Atrial fibrillation, a form of irregular heartbeat, leads to more than 454,000 hospitalizations and nearly 160,000 deaths in the United States each year. During atrial fibrillation, the upper and lower chambers of the heart beat asynchronously. A pacemaker fixes this for patients, shocking the heart into a synchronized rhythm again. When it does so, it shocks all the cells inside the heart—including the pain receptors.
That’s because pacemakers work by implanting one or two leads into the heart that provide limited points of contact. As an alternative, researchers at the University of Arizona have developed a flexible mesh pacemaker that encompasses the entire heart. It also targets only cardiomyocytes, the cells of the muscle that trigger contraction and make up the beat of the heart.
"Whereas right now, we have to shock the whole heart, these new devices can do much more precise targeting, making defibrillation both more effective and less painful," said Igor Efimov, professor of biomedical engineering and medicine at Northwestern University, where the devices were lab-tested. "This technology could make life easier for patients all over the world, while also helping scientists and physicians learn more about how to monitor and treat the disease."
The pacemaker, designed in the lab of Philipp Gutruf at the University of Arizona, relies on light to send targeted signals using a digitally manufactured mesh. The mesh model consists of four petal-like structures made of thin, flexible film, which contain light sources and a recording electrode. The petals, specially designed to accommodate the way the heart changes shape as it beats, fold up around the sides of the organ to envelop it.
“This device has a computer on board where you can input different algorithms that allow you to pace in a more sophisticated way. It's made for research,” said Gutruf.
Because the system uses light to affect the heart, rather than electrical signals, the device can continue recording information even when the pacemaker needs to defibrillate. In current pacemakers, the electrical signal from the defibrillation can interfere with recording capabilities, leaving physicians with an incomplete picture of cardiac episodes.
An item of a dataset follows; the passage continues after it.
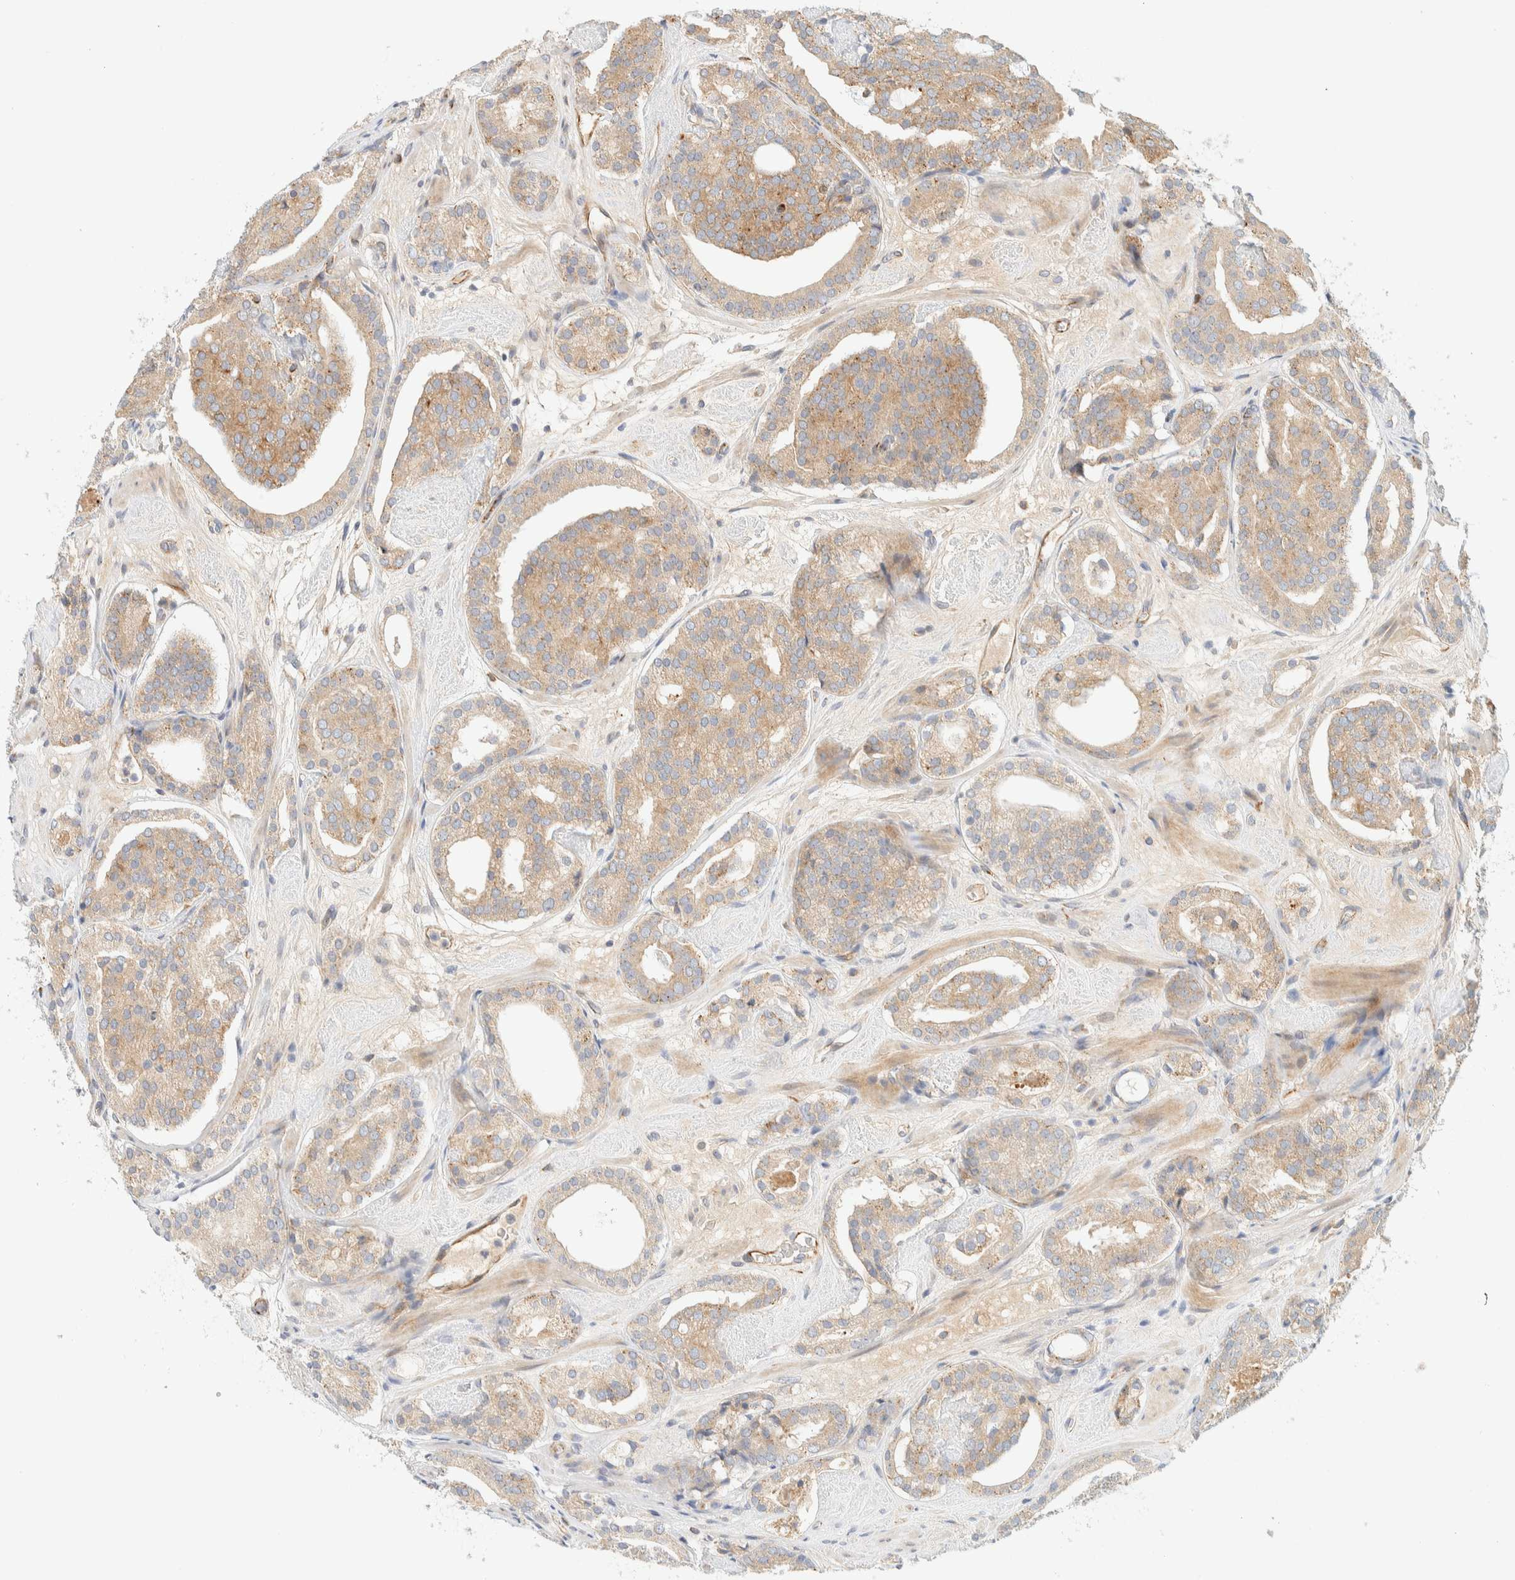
{"staining": {"intensity": "moderate", "quantity": ">75%", "location": "cytoplasmic/membranous"}, "tissue": "prostate cancer", "cell_type": "Tumor cells", "image_type": "cancer", "snomed": [{"axis": "morphology", "description": "Adenocarcinoma, Low grade"}, {"axis": "topography", "description": "Prostate"}], "caption": "Protein staining exhibits moderate cytoplasmic/membranous positivity in approximately >75% of tumor cells in prostate cancer (adenocarcinoma (low-grade)).", "gene": "FAT1", "patient": {"sex": "male", "age": 69}}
Another huge benefit of the new pacemaker is that it does not require a battery. Currently, patients with traditional pacemakers must replace the battery every 5 to 7 years. And while the surgery to replace a pacemaker battery is less complex than the initial placement of the device, it’s still considered invasive. Additionally, current pacemakers can only be used to treat a few specific types of disease; whereas, the flexibility of the new device would allow it to respond to varied irregularities in more appropriate ways.
As described in the paper published in Science Advances, the new pacemaker showed success in both ex vivo and in vivo mouse models—even though the research team had to miniaturize the device given the amount of space in the small animals.
“This device class enables new heart failure models and offers a platform to test real-time therapeutic paradigms over chronic time scales by providing means to control cardiac function continuously over the lifetime of the subject,” conclude the researchers.